The body is made up of billions of separate cells. These form organs, which together work as systems. Thus we have a heart, liver, kidneys, tongue, brain: and in the systems, digestive, circulatory, lymphatic system etc. All these billions of parts are united in function and expression – except in a sick body. In a sick body, harmony and unity is disturbed. One system or organ or group of cells, may function to its own advantage only, instead of to its own advantage within the common economy.
The thing uniting all aspects of our being, and directing them, is sometimes called the Self or Atman, and we may be in or out of harmony with the Self. If our sexual desires have become out of context with the whole, or our ambition or intellect does not work in harmony with our other aspects, such as sexual feeling and emotions, we have an unbalanced system or personality.
Yoga, which means union with the Self; or Zen, or most philosophical or religious disciplines, aim at opening up each of our functions to direction by the Self. Thus when this is achieved, sexual desire, intellect, all the emotions of the body are not denied or ignored, but are directed in their activity in a harmonious united manner.
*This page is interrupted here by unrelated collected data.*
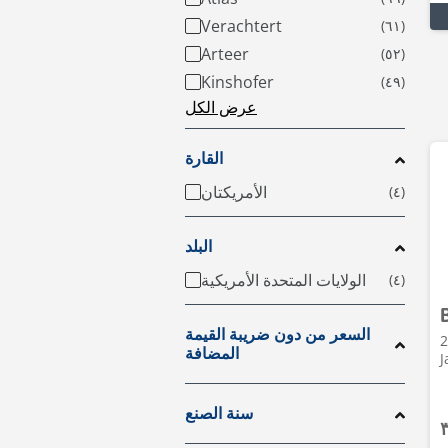
Verachtert
Arteer
Kinshofer
عرض الكل
القارة
الأمريكتان
البلد
الولايات المتحدة الأمريكية
السعر من دون ضريبة القيمة
2 •
المضافة
J
سنة الصنع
Dictated by an inner voice?
To some extent many great writers and artists have achieved this harmonious creativity with the Self. Beethoven spoke of his composition as if it were dictated by a higher source – the Self perhaps – or as Emerson called it, the Overself. The author of the recent best seller, ‘Jonathan Livingstone Seagull,’ also says the book was dictated by an inner voice. St. Catherine wrote in a similar way, and most of the greatest religious works arose while the author’s conscious ego was united with the Self, acting as a channel.
When we read such books as ‘The Prophet’, by Kahlil Gibran, or The Bhagavad Gita, The Bible, we open our inner being, whether we are sensitive to it or not, to a soul condition which strengthens our own integrity. Written from an inner harmony on the part of the author, we feel something of his achievement, his contact with the Overself his wonderful maturity.